■ **Job**
From the records below, copy out exactly the lines from the one containing "X154500000Y-181580000D03*" to the one containing "X139500000Y-150740000D03*", both included. Add nothing else.

■ **Information given**
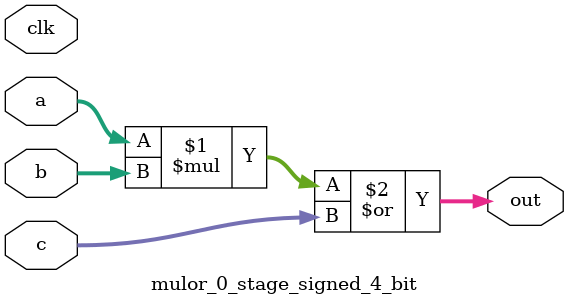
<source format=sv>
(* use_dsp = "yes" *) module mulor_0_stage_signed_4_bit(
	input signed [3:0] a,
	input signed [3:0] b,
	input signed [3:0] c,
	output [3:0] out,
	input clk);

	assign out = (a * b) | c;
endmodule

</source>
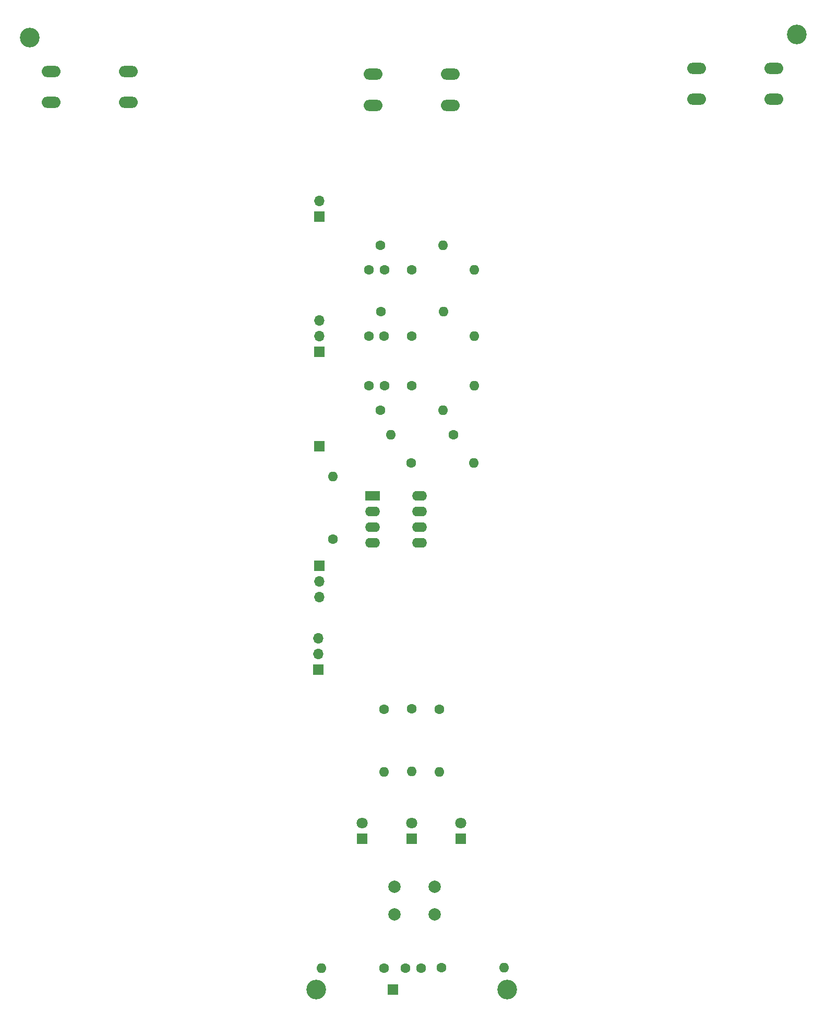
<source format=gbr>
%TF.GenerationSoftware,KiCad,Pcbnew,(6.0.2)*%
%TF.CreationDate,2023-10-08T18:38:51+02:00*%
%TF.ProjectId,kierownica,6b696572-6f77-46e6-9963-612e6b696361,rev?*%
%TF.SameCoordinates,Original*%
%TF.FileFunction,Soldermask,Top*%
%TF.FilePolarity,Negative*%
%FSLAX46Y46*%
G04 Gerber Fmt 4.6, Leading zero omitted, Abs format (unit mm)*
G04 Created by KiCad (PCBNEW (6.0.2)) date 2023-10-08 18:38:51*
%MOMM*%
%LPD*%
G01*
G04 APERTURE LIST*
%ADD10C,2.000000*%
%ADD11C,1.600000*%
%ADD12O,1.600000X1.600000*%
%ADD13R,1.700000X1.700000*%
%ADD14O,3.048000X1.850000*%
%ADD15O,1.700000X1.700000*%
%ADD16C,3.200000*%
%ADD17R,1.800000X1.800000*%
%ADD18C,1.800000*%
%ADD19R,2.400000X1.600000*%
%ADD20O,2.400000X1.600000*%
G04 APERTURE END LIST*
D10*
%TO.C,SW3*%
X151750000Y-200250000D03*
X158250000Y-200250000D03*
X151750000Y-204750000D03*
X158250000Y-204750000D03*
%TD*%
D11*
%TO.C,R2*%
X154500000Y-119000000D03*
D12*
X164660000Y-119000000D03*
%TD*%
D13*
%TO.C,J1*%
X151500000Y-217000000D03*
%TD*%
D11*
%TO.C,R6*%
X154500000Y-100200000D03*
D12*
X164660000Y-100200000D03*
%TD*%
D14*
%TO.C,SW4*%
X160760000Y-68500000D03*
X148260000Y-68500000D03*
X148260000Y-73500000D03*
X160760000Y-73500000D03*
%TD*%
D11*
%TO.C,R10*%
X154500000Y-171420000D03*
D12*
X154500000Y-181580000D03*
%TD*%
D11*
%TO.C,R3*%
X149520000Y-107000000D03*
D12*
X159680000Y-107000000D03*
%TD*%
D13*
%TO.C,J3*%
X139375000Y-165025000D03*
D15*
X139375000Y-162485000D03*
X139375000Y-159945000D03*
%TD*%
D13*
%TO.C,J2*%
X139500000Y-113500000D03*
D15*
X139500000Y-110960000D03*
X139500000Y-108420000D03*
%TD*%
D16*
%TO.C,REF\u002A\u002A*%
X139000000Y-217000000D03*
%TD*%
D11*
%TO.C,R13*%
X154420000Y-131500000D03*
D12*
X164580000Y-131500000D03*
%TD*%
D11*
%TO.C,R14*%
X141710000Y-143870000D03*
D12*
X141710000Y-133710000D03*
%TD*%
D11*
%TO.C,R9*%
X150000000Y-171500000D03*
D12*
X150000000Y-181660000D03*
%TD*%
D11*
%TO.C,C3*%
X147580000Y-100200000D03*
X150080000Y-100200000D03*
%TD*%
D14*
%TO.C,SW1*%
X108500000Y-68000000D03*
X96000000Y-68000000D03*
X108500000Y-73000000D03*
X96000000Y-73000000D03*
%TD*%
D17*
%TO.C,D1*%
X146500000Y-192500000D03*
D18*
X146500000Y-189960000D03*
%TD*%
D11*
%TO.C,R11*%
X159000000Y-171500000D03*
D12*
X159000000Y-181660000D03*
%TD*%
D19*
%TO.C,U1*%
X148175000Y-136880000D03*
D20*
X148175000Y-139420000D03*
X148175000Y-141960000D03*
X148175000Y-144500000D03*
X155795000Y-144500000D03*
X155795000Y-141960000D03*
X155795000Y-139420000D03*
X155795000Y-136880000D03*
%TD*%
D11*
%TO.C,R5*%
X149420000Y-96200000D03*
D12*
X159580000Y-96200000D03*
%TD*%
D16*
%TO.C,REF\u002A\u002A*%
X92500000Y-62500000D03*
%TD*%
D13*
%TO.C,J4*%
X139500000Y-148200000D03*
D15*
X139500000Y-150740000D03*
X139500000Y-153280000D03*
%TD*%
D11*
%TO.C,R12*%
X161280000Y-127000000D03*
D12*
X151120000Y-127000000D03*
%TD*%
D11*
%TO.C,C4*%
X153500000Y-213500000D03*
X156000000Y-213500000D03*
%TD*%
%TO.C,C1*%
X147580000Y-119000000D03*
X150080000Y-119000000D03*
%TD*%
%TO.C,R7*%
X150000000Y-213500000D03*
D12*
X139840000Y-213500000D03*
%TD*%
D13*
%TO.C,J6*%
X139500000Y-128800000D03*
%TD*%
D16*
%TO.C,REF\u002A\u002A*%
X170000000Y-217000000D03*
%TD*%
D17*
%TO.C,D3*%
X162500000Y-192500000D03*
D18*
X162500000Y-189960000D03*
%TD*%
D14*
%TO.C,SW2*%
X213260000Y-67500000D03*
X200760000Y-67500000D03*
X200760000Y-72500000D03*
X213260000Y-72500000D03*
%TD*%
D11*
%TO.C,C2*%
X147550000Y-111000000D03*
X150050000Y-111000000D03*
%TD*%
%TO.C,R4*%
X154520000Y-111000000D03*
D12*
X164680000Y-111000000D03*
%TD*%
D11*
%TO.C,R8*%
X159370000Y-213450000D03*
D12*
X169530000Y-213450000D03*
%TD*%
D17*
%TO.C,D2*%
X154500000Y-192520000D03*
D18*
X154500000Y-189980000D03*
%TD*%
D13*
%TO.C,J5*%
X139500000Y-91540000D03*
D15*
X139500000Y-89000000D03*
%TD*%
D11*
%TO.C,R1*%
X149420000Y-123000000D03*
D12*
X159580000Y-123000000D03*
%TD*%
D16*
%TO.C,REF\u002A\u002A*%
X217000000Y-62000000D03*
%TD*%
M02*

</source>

...

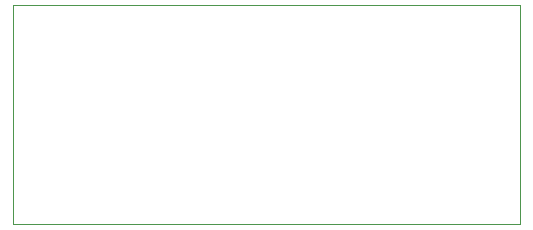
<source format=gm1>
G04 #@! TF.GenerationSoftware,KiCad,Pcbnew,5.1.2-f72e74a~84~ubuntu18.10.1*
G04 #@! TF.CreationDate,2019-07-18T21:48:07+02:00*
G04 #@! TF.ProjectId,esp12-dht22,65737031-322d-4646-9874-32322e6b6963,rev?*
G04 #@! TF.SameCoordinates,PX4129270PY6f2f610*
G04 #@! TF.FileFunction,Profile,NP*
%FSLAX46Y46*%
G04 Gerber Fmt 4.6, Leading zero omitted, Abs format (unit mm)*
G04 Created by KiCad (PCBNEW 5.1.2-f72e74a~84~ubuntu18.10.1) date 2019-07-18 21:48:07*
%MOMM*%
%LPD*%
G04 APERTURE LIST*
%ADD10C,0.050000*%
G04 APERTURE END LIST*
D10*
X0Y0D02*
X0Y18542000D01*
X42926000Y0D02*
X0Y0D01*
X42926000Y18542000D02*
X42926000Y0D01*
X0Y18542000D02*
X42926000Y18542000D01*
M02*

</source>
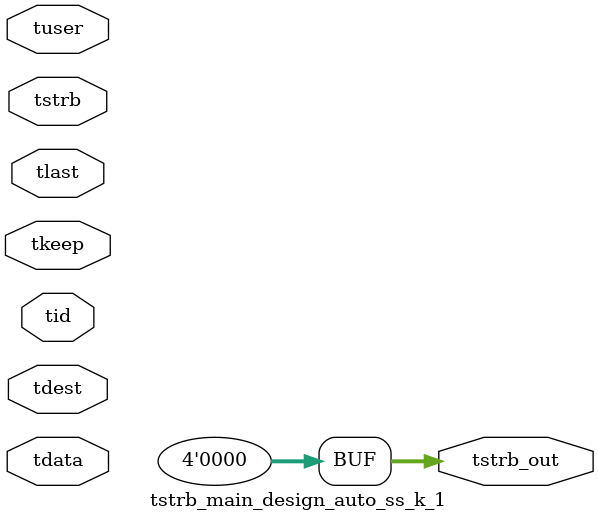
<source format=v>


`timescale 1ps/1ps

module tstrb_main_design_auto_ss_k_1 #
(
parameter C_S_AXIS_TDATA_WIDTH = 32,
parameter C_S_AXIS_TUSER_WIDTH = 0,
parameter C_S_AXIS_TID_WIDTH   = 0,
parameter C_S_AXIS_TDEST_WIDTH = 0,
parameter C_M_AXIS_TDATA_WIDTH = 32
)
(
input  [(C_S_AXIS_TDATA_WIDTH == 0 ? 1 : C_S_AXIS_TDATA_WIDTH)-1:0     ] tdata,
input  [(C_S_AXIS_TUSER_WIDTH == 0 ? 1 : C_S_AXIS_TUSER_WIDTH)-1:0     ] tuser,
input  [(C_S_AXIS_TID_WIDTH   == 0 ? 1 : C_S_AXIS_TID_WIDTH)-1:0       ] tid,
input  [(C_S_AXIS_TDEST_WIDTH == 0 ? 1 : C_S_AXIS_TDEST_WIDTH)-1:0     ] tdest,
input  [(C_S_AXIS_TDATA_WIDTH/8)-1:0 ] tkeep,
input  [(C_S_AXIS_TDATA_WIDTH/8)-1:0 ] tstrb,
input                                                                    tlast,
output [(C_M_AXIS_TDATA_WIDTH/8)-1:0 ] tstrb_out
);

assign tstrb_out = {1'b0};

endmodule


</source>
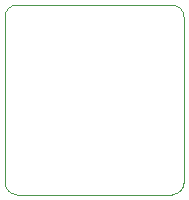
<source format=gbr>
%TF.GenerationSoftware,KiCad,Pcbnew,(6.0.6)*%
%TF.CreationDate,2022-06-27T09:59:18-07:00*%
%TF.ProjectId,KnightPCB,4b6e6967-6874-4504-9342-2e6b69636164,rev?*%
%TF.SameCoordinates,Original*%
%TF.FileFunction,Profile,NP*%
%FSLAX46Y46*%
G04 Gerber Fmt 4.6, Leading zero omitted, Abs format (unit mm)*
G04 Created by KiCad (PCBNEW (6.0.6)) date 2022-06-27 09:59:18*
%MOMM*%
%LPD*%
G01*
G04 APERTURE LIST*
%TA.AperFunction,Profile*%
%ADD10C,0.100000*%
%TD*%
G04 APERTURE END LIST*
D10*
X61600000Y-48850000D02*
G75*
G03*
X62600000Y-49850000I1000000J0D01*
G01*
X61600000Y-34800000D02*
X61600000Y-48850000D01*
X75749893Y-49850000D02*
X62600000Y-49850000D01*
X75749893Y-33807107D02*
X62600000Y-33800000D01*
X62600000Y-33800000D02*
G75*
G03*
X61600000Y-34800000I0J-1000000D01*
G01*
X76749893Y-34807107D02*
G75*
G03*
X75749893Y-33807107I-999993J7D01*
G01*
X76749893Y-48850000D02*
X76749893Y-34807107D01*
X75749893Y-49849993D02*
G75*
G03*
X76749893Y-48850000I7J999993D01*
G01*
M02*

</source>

■ **Output for this task**
X154500000Y-181580000D03*
%TD*%
D11*
%TO.C,R3*%
X149520000Y-107000000D03*
D12*
X159680000Y-107000000D03*
%TD*%
D13*
%TO.C,J3*%
X139375000Y-165025000D03*
D15*
X139375000Y-162485000D03*
X139375000Y-159945000D03*
%TD*%
D13*
%TO.C,J2*%
X139500000Y-113500000D03*
D15*
X139500000Y-110960000D03*
X139500000Y-108420000D03*
%TD*%
D16*
%TO.C,REF\u002A\u002A*%
X139000000Y-217000000D03*
%TD*%
D11*
%TO.C,R13*%
X154420000Y-131500000D03*
D12*
X164580000Y-131500000D03*
%TD*%
D11*
%TO.C,R14*%
X141710000Y-143870000D03*
D12*
X141710000Y-133710000D03*
%TD*%
D11*
%TO.C,R9*%
X150000000Y-171500000D03*
D12*
X150000000Y-181660000D03*
%TD*%
D11*
%TO.C,C3*%
X147580000Y-100200000D03*
X150080000Y-100200000D03*
%TD*%
D14*
%TO.C,SW1*%
X108500000Y-68000000D03*
X96000000Y-68000000D03*
X108500000Y-73000000D03*
X96000000Y-73000000D03*
%TD*%
D17*
%TO.C,D1*%
X146500000Y-192500000D03*
D18*
X146500000Y-189960000D03*
%TD*%
D11*
%TO.C,R11*%
X159000000Y-171500000D03*
D12*
X159000000Y-181660000D03*
%TD*%
D19*
%TO.C,U1*%
X148175000Y-136880000D03*
D20*
X148175000Y-139420000D03*
X148175000Y-141960000D03*
X148175000Y-144500000D03*
X155795000Y-144500000D03*
X155795000Y-141960000D03*
X155795000Y-139420000D03*
X155795000Y-136880000D03*
%TD*%
D11*
%TO.C,R5*%
X149420000Y-96200000D03*
D12*
X159580000Y-96200000D03*
%TD*%
D16*
%TO.C,REF\u002A\u002A*%
X92500000Y-62500000D03*
%TD*%
D13*
%TO.C,J4*%
X139500000Y-148200000D03*
D15*
X139500000Y-150740000D03*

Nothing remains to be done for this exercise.